Anthony Bourdain's Favorite Episodes
Anthony Bourdain riffs on each of his favorite episodes from over the years.
"Where we really started to hit our story telling stride -- technically, stylistically. The 'Bamboo Noodle Guy' remains a classic scene I'm very proud of. The show is paced, and looks, just as I'd hoped -- or better -- through brilliant shooting and editing."
"I love this episode -- where we stepped inside the film 'American Splendor' with Michael Ruhlman, Marky Ramone, Michael Symon and the incredible Harvey Pekar and family and friends. Rarely has a show worked out exactly as planned but this is a rare example. Again, the shooting and post production on this show are remarkable -- particularly the fades from comic book into live action."
"Can you smell Emmy? I did -- about 10 minutes into shooting in the mountains of Laos with the incredible Todd Liebler and Zach Zamboni (who, indeed, took home a statue for cinematography for this ep). They have a lot to be happy about. They really captured the magic and mist of the location. I don't want to brag too much (okay, I do), but the camera work on this episode is one of the most searing examples of why this show looks so much better than everybody else's -- because Our Guys are just so damn good and work so damn hard to be good."
The love at the table is real. I was very, very happy to be there.
"I think this show has some of the best, most straight- up food porn we've ever shot. It's shot in 2 of my very favorite food destinations, Saint Sebastian and Barcelona, and with some of my very favorite people, Albert Adria, Juan Mari and Elena Arzak, and highlights some truly extraordinary, once-in-a lifetime meals on one hand, and some beautifully everyday ones on the other (encapsulating what we do). The final meal at Arzak? The love at the table is real. I was very, very happy to be there."
"One of the most gorgeous-looking shows we ever shot -- another masterwork of fine shooting and masterful editing.
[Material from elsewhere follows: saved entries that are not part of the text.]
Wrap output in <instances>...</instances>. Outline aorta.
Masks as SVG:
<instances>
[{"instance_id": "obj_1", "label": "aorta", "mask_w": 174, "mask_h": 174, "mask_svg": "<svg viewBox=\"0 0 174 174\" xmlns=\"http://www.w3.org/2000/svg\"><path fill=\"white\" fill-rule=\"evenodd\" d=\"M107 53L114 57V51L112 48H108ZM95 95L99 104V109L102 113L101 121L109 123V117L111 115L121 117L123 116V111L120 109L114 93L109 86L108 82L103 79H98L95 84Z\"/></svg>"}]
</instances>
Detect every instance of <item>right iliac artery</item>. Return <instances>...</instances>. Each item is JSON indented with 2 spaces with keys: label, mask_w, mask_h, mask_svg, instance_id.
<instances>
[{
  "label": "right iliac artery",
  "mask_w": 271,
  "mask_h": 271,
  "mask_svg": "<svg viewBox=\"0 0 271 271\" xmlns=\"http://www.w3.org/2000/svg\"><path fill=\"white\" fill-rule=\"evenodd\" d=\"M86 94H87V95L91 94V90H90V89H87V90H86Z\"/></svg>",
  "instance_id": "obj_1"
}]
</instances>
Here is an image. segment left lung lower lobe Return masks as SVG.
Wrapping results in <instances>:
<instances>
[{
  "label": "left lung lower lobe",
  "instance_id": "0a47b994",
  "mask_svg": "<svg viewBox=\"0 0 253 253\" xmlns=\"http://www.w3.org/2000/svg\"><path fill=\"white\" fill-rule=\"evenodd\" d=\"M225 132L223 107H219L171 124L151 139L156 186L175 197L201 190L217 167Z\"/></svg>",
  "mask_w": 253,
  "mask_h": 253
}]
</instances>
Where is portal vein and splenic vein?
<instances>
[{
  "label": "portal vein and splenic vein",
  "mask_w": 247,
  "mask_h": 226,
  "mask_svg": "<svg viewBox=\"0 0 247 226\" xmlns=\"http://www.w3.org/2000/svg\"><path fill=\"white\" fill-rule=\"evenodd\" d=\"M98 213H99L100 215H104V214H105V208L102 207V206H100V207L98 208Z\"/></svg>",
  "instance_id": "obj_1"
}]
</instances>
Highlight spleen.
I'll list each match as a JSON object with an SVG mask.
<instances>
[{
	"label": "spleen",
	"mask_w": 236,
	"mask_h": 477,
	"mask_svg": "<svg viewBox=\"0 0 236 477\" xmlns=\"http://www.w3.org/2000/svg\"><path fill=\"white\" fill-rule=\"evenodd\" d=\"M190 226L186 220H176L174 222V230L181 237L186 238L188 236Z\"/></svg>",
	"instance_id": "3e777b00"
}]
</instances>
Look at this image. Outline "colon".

We sat around before going to Venice, talking about the films 'Don't Look Now' and 'Comfort of Strangers' and then we went out and made this beautiful episode. It's worth noting as well that Venice is a city where it is possible and even likely to find bad food. But every place we ate on camera? Amazing. The Travel Guide for this episode is uncommonly useful."
"I'm combining these episodes because they constitute a body of work -- a filthy, totally prurient interest kind of work -- that I'm really proud of. This was -- whatever you think of it -- pretty groundbreaking stuff for food-and travel-related television. We pushed some serious boundaries -- and let's face it: that food looks really, really good. Ron Jeremy on Travel Channel? Awesome!"
"I love this episode because we risked so much to do it. I had serious doubts about putting my wife, my child, my new Italian and Sardinian families, on television. I was very worried that fans would hate it and be cruel about it -- and fearful as well that I might not do justice to the locations and to the generosity of the subjects. I needn't have worried. The camera work is awesome, the food looks just as delicious as it is, and my father-in-law's family fanned out across Sardinia arranging scenes for us -- all of which worked out brilliantly. There were a lot of surprises on this show. All of them happy."
"This is an episode that looked perfect from the first rough cut. Just exactly what I'd hoped for -- only better."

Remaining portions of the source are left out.